“…später baut sie Atomschiffe“
Lisa Glauer
“…später baut sie Atomschiffe“
Frauenmilch als Material und Darstellung in der Kunst
Ausstellung, Performance: Experimentelle Evidenzproduktion durch Sichtbarmachung
(künstlerisches Forschungsvorhaben im Rahmen des PhD in Art &Design, Bauhaus-Universität Weimar)
Lisa Glauer
Performance: 22.02.2013, 20 Uhr
Künstlergespräch mit Kunstvermittler Carsten Horn, und Künstlerin Julia Bonn (AG domestic utpopias, ngbk)
24.02.2013, 18 Uhr
Ausstellung: 22.02. – 03.03.2013
In Zusammenarbeit mit Mirjami Schuppert and Robert Huber, EGFK
Als Lenin im Gefängnis saß, wurde er daran gehindert, zu schreiben. Somit konnte er nicht mit seiner Gefolgschaft kommunizieren. Allerdings kannte er einen Trick: wenn man mit Milch schrieb, würde das Geschriebene unsichtbar bleiben, bis es erhitzt wurde. Also lies er sich von seiner Frau Bücher bringen und bat den Gefängniswärter um Milch und Brot. Er formte ein Tintenfass aus dem Brot, goss Milch hinein and schrieb heimlich zwischen die Zeilen des Buches. Jedes Mal wenn der Gefängniswärter kam um zu sehen was er da gerade machte, aß er schnell das Brot. Das erlaubte Lenin mit seiner Gefolgschaft aus dem Gefängnis heraus zu kommunizieren. Seine Frau erzählte die Geschichte nach seinem Tod.
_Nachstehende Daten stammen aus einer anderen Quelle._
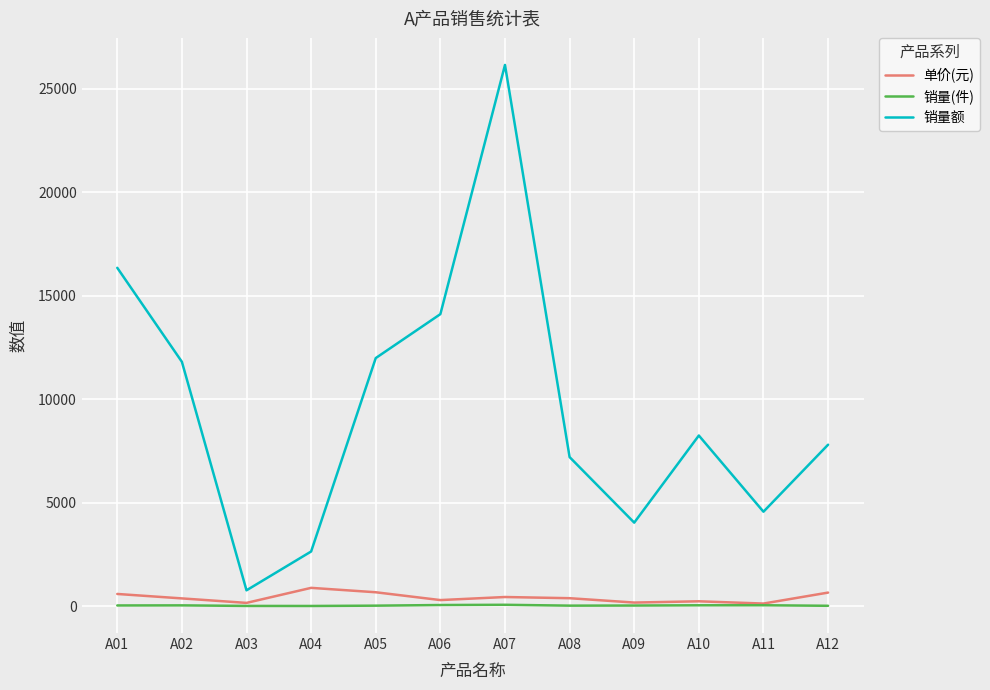

The value of 销量额 at A09 is 4032. True or false?

True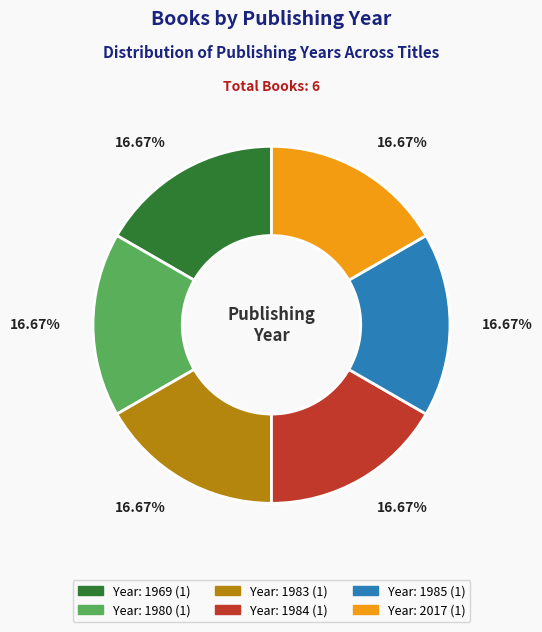

Count the number of slices in the pie.

6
(Zusammengefasst aus: Unser Lenin, 1972.)
Lenin’s „Stimme“ benötigt die Milch – in diesem Fall, um „lebendig“ zu bleiben, indem er mit anderen insgeheim kommuniziert. Im performativen Vortrag wird eine alternative Interpretation vorgestellt (Fiktionalisierung, Kunsteingriff): Lenin’s Frau Nadezshda Konstantinovna rettete Texte, die sie selbst geschrieben hatte, vor der „Sterblichkeit“ indem sie diese unter die Autorschaft Lenin’s platzierte.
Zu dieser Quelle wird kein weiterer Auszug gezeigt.